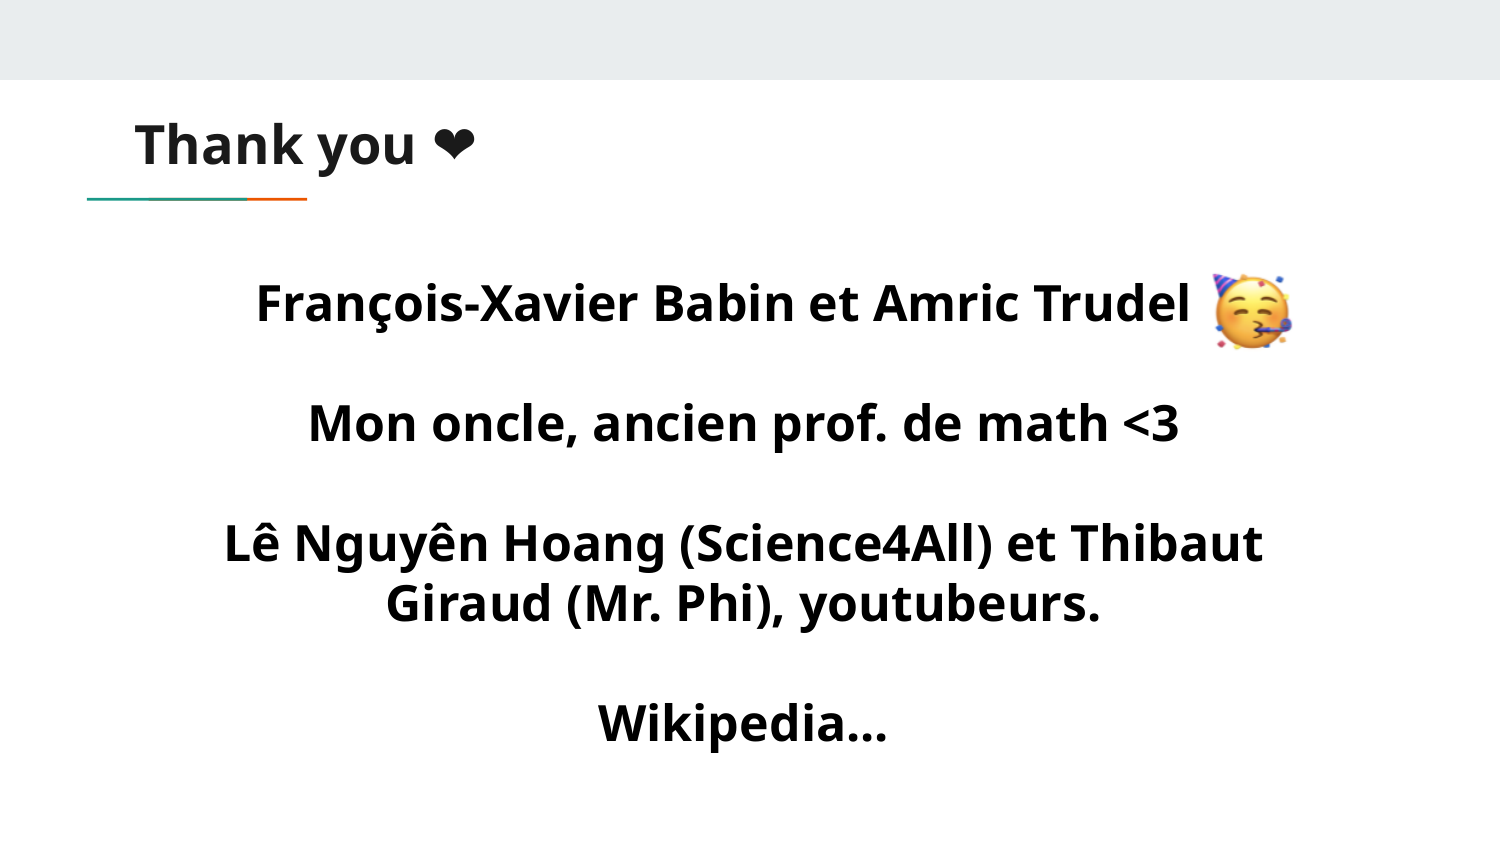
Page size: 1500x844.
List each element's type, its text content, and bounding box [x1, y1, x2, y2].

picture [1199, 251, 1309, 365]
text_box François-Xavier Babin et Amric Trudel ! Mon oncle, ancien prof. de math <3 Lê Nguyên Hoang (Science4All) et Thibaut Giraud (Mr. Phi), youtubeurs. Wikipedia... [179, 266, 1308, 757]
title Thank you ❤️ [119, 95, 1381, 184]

--

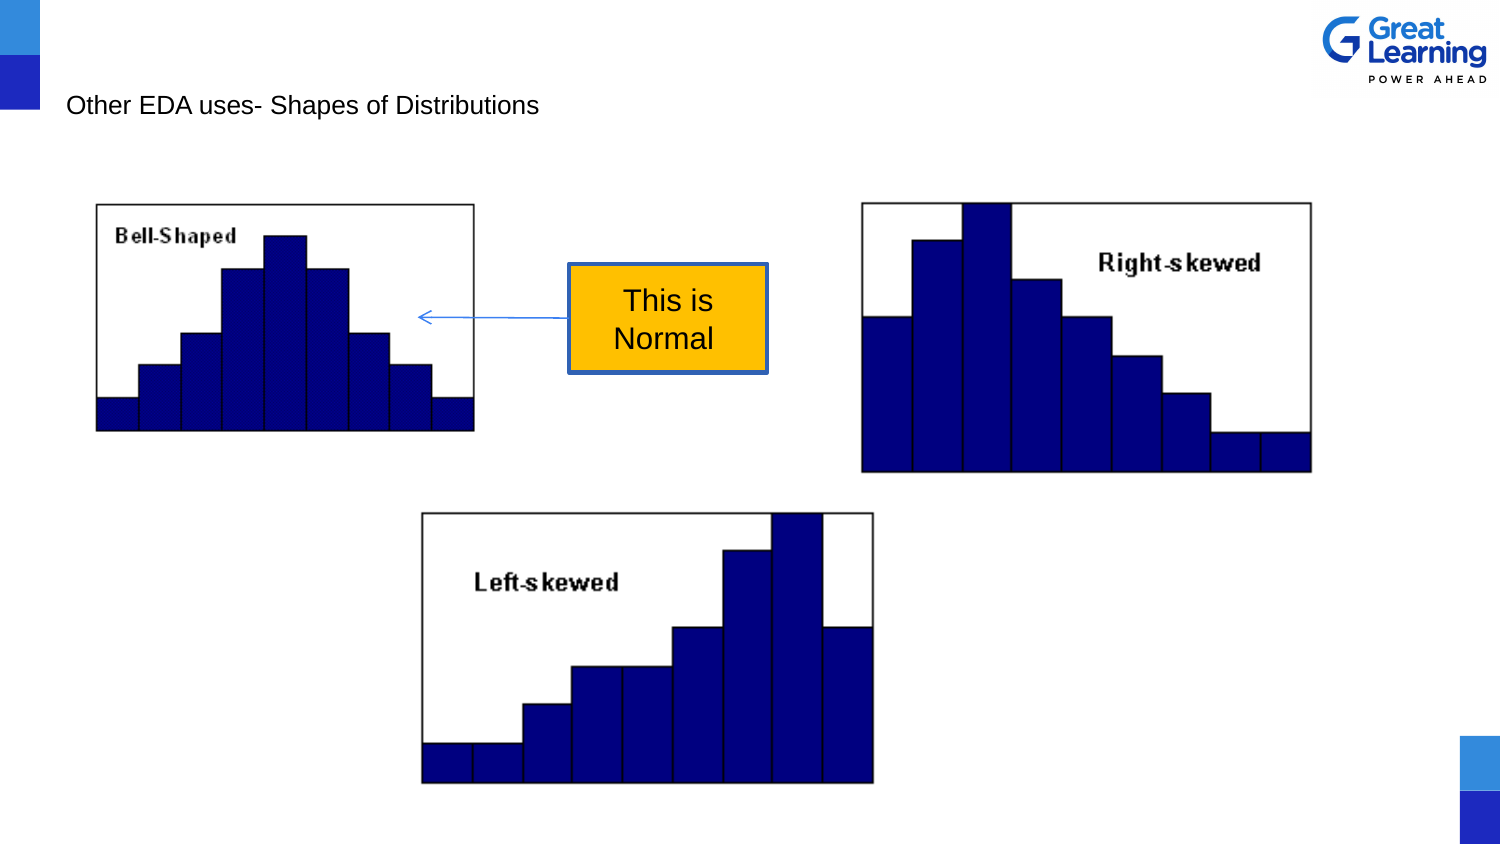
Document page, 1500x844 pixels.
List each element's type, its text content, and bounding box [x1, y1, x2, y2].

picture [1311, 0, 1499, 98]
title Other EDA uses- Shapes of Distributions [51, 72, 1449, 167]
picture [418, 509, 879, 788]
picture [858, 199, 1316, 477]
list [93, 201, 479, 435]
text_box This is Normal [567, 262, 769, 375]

---

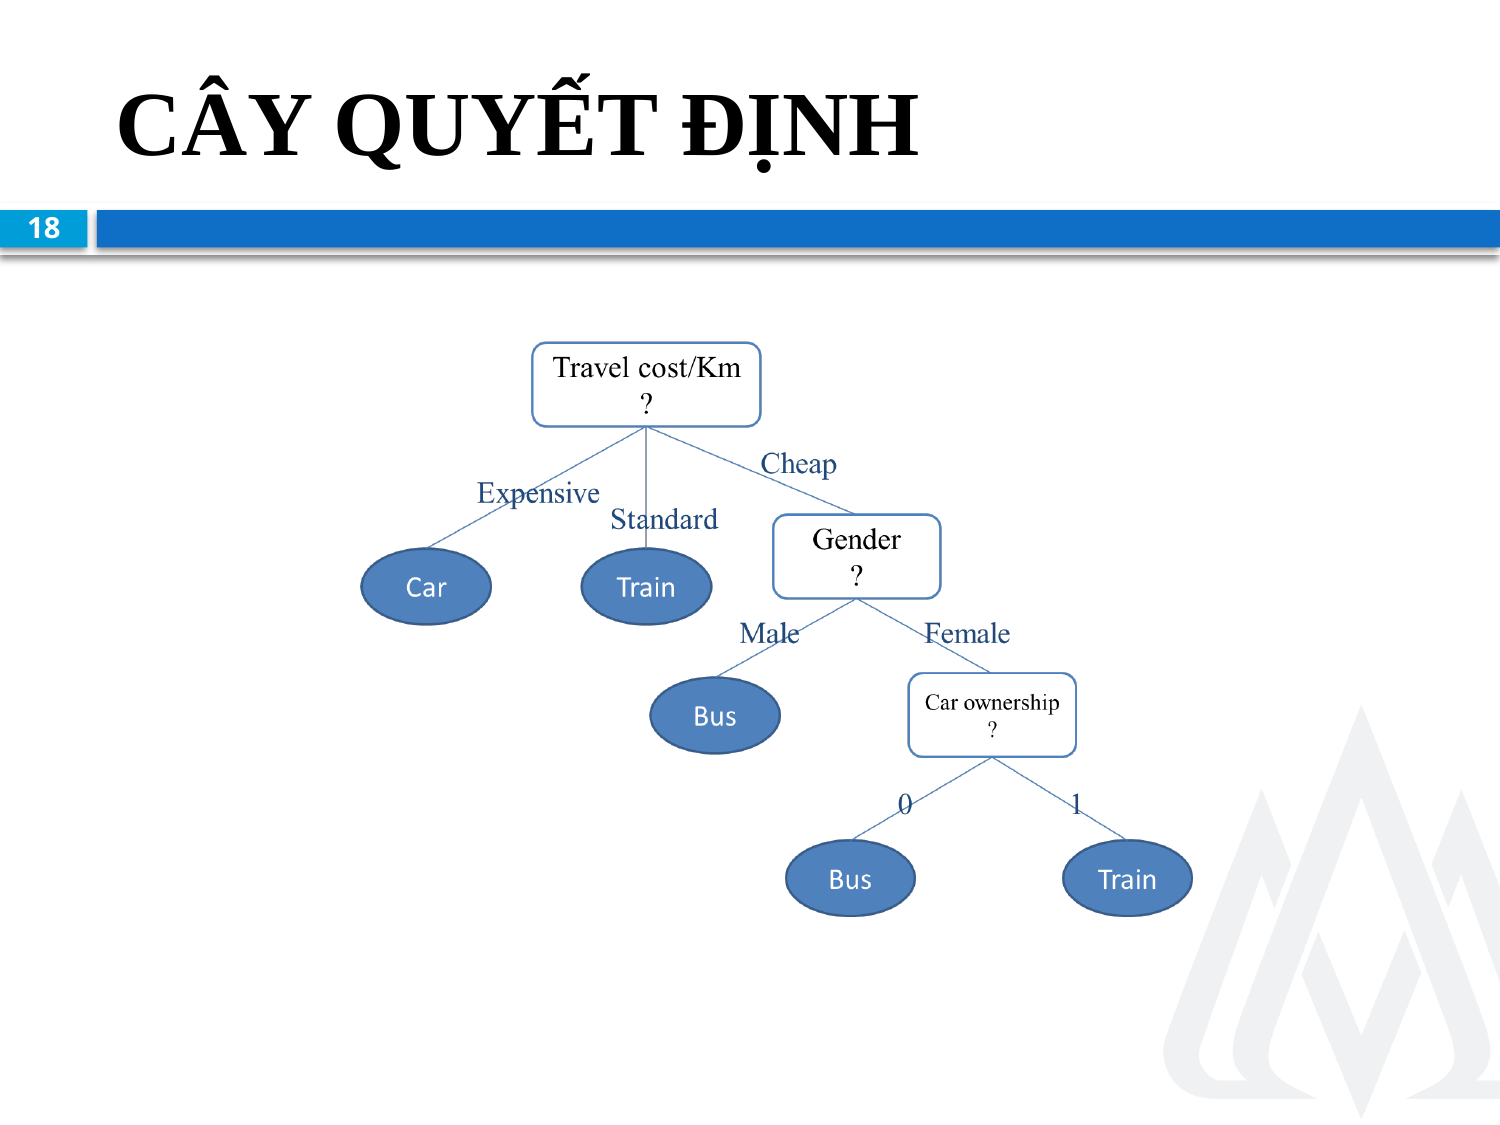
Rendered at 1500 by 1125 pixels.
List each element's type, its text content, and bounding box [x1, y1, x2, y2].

* **WORK ITEM**
Your answer is only the number of lines in the listing above that include the string "pixels".

* **TASK ANSWER**
2